First an analogy. Consider a variable capacitor. You set the plates close together, and charge the capacitor up. Now you disconnect the circuit from the plates, and mechanically pull the plates apart. What happens to the voltage on the plates?

Since the capacitor is disconnected from the circuit, the charge cannot change.

Since the plates are being pulled apart, the capacitance has to go down.

To store the same charge in a smaller value capacitor, the voltage must go up! And since the charge is the same, the energy stored in the capacitor also has to go up.

No magic here; you are doing mechanical work to pull the plates apart, and that mechanical work is being stored as electrical energy in the capacitor.

Now back to your switched reluctance generator. You have current flowing in the coils, and are creating magnetic flux. As the rotor moves, the reluctance of the magnetic path is increasing. The same magnetic flux flowing in a higher reluctance path means greater current must flow. So the mechanical work of the rotor spinning, increasing the reluctance of the magnetic path, is pumping energy into the stator current.

Hope this stimulates some discussion.

Jonathan
 

nuckythompson

Member
Location
Nova Scotia
Occupation
Electrical
I also find this difficult to wrap my head around, and honestly don't fully understand it. Here is my stab at a hopefully helpful analogy:

First an analogy. Consider a variable capacitor. You set the plates close together, and charge the capacitor up. Now you disconnect the circuit from the plates, and mechanically pull the plates apart. What happens to the voltage on the plates?

Since the capacitor is disconnected from the circuit, the charge cannot change.

Since the plates are being pulled apart, the capacitance has to go down.
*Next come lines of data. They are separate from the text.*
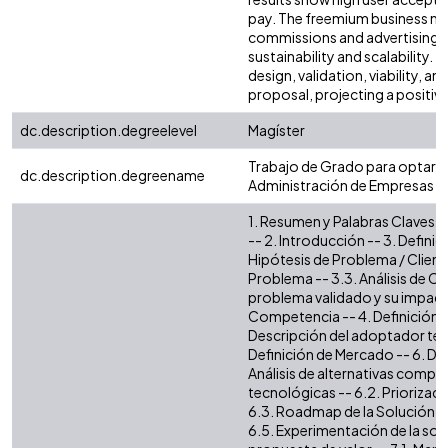
pay. The freemium business m
commissions and advertising,
sustainability and scalability.
design, validation, viability, a
proposal, projecting a positiv
dc.description.degreelevel
Magíster
Trabajo de Grado para optar por
dc.description.degreename
Administración de Empresas
1. Resumen y Palabras Claves --
-- 2. Introducción -- 3. Definic
Hipótesis de Problema / Cliente
Problema -- 3.3. Análisis de Co
problema validado y su impacto 
Competencia -- 4. Definición de
Descripción del adoptador tem
Definición de Mercado -- 6. Dis
Análisis de alternativas compet
tecnológicas -- 6.2. Priorizaci
6.3. Roadmap de la Solución --
6.5. Experimentación de la solu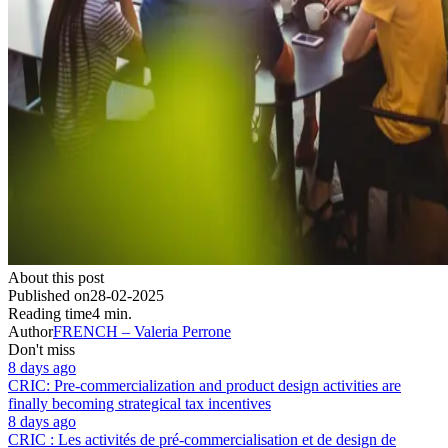
About this post
Published on
28-02-2025
Reading time
4 min.
Author
FRENCH – Valeria Perrone
Don't miss
8 days ago
CRIC: Pre-commercialization and product design activities are
finally becoming strategical tax incentives
8 days ago
CRIC : Les activités de pré-commercialisation et de design de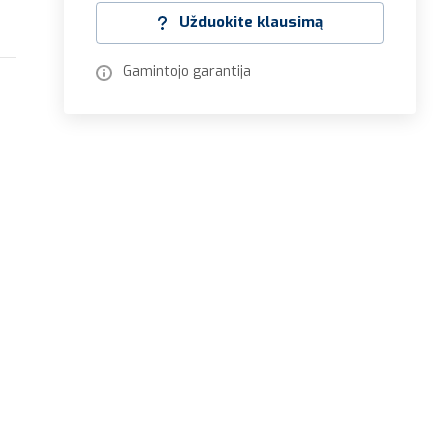
Užduokite klausimą
Gamintojo garantija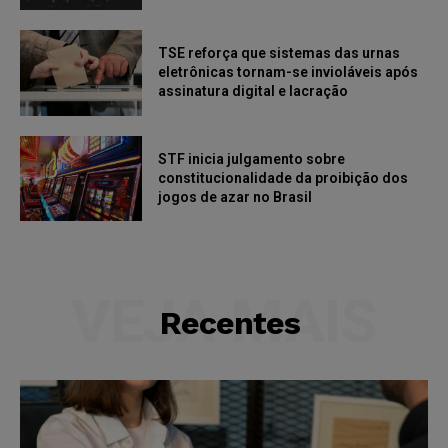
TSE reforça que sistemas das urnas
eletrônicas tornam-se invioláveis após
assinatura digital e lacração
STF inicia julgamento sobre
constitucionalidade da proibição dos
jogos de azar no Brasil
VEJA MAIS
Recentes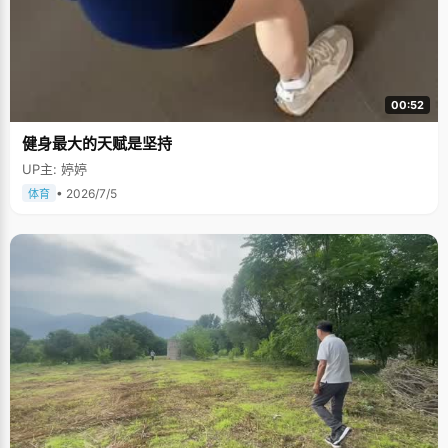
00:52
健身最大的天赋是坚持
UP主: 婷婷
• 2026/7/5
体育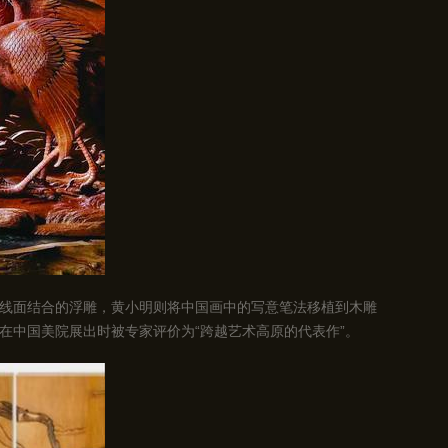
线面结合的浮雕，黄小明则将中国画中的写意笔法移植到木雕
在中国美院展出时被专家评价为“跨越艺术高原的代表作”。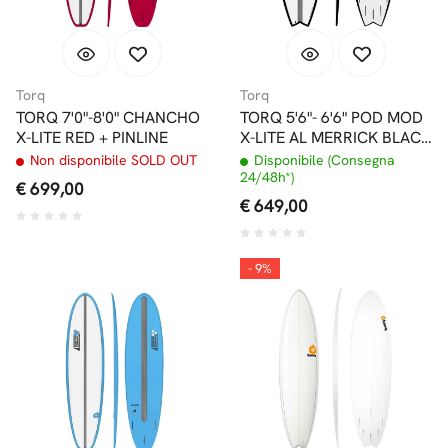
Torq
Torq
TORQ 7'0"-8'0" CHANCHO
TORQ 5'6"- 6'6" POD MOD
X-LITE RED + PINLINE
X-LITE AL MERRICK BLACK
RAIL EPOXY
Non disponibile SOLD OUT
Disponibile (Consegna
24/48h*)
€ 699,00
€ 649,00
- 9%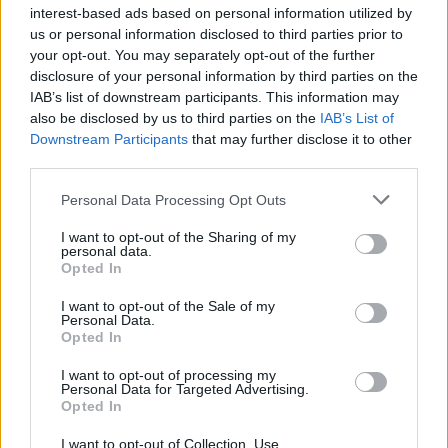
interest-based ads based on personal information utilized by
us or personal information disclosed to third parties prior to
your opt-out. You may separately opt-out of the further
disclosure of your personal information by third parties on the
IAB’s list of downstream participants. This information may
also be disclosed by us to third parties on the
IAB’s List of
Downstream Participants
that may further disclose it to other
third parties.
Please note that this website/app uses one or more Google
Personal Data Processing Opt Outs
services and may gather and store information including but
not limited to your visit or usage behaviour. You may click to
I want to opt-out of the Sharing of my
1 napja
personal data.
grant or deny consent to Google and its third-party tags to
Opted In
Sajtó: Az Aston Martintól érkezik Lambiase utódja a Red
use your data for below specified purposes in below Google
Bullhoz?
consent section.
I want to opt-out of the Sale of my
Personal Data.
Opted In
I want to opt-out of processing my
Personal Data for Targeted Advertising.
Opted In
I want to opt-out of Collection, Use,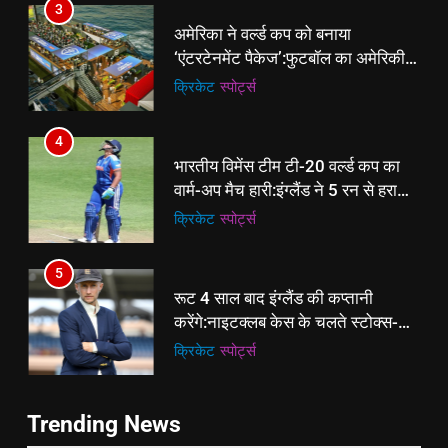
3
अमेरिका ने वर्ल्ड कप को बनाया
‘एंटरटेनमेंट पैकेज’:फुटबॉल का अमेरिकी
मेकओवर, कई मेगा कॉन्सर्ट; मशहूर हस्तियों
क्रिकेट
‎स्पोर्ट्स
से प्रमोशन
4
भारतीय विमेंस टीम टी-20 वर्ल्ड कप का
वार्म-अप मैच हारी:इंग्लैंड ने 5 रन से हराया;
ऋचा घोष की फिफ्टी बेकार
क्रिकेट
‎स्पोर्ट्स
5
रूट 4 साल बाद इंग्लैंड की कप्तानी
करेंगे:नाइटक्लब केस के चलते स्टोक्स-
एटकिंसन दूसरे टेस्ट से बाहर; आर्चर की
क्रिकेट
‎स्पोर्ट्स
वापसी
6
5
Trending News
अररिया में ‘जीरो ऑफिस डे’ अभियान
रूट 4 साल बाद इंग्लैंड की कप्तानी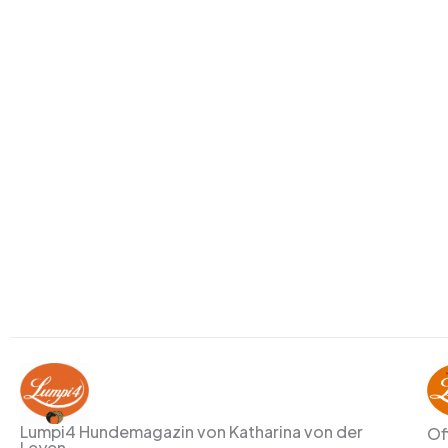
Lumpi4 Hundemagazin von Katharina von der
Of
Leyen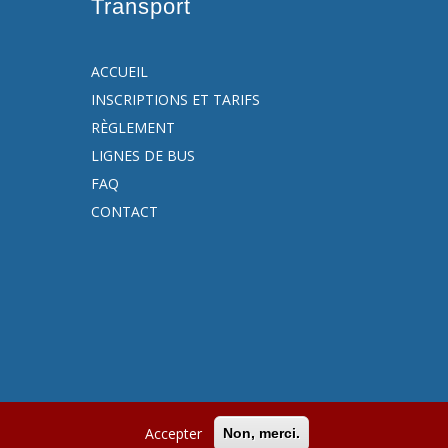
Transport
ACCUEIL
INSCRIPTIONS ET TARIFS
RÈGLEMENT
LIGNES DE BUS
FAQ
CONTACT
Accepter
Non, merci.
es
To store the same charge in a smaller value capacitor, the voltage must go up! And since the charge is the same, the energy stored in the capacitor also has to go up.

No magic here; you are doing mechanical work to pull the plates apart, and that mechanical work is being stored as electrical energy in the capacitor.
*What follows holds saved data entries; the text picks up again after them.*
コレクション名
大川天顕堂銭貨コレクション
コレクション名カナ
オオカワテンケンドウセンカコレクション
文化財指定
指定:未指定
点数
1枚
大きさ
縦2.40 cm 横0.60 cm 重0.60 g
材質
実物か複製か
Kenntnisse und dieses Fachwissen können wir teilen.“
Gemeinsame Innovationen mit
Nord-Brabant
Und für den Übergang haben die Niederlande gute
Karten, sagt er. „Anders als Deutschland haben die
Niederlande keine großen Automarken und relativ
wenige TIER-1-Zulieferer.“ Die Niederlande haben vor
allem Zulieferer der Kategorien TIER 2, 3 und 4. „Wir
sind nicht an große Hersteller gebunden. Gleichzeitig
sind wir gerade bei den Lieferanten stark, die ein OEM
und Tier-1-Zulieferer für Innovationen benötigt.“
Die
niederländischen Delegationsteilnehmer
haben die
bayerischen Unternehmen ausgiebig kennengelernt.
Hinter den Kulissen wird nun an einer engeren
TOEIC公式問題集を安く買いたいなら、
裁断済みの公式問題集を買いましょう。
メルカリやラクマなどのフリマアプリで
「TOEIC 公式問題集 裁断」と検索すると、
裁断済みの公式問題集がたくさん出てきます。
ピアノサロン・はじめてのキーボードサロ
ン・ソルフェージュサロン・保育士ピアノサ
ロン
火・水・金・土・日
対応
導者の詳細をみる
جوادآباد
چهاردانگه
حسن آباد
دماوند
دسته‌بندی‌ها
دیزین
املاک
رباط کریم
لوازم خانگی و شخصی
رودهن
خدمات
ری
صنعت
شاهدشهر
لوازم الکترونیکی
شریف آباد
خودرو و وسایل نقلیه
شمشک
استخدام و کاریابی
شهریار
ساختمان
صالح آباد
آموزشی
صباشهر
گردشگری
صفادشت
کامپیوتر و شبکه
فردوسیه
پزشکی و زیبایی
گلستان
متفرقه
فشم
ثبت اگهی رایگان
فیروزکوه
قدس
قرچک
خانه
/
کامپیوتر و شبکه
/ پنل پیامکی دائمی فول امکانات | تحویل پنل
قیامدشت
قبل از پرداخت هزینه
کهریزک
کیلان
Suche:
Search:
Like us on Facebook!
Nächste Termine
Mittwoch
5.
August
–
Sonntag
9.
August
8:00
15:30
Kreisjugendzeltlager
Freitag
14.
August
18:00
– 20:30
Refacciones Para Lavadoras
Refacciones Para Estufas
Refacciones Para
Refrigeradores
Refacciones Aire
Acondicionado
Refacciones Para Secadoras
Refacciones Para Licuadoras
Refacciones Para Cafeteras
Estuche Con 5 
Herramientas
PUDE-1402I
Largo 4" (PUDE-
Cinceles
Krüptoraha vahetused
Now back to your switched reluctance generator. You have current flowing in the coils, and are creating magnetic flux. As the rotor moves, the reluctance of the magnetic path is increasing. The same magnetic flux flowing in a higher reluctance path means greater current must flow. So the mechanical work of the rotor spinning, increasing the reluctance of the magnetic path, is pumping energy into the stator current.

Hope this stimulates some discussion.

Jonathan
Thank you for this analogy.

I am still wondering how the magnetic field is first created. Is there any excitation current on the stator? I am not sure how this would work because the stator would be the output and where the voltage would be induced...
 

nuckythompson

Member
Location
Nova Scotia
Occupation
Electrical
I just read that the stator windings of a phase are only energized when the rotor is aligned with that phase, this would be part of a control circuit. So, in that case, like asynchronous generators, an external power source would be required for the generator to operate. I was confused because google was saying initially there is not excitation required, which now makes sense.

So now I am wondering what the advantages are. No rotor windings, no risk of phase to phase shorts due to concentrated windings, what else. I thought that they could operate without a gear box, but couldn't any genertaor operate without a gearbox with the right converter control system?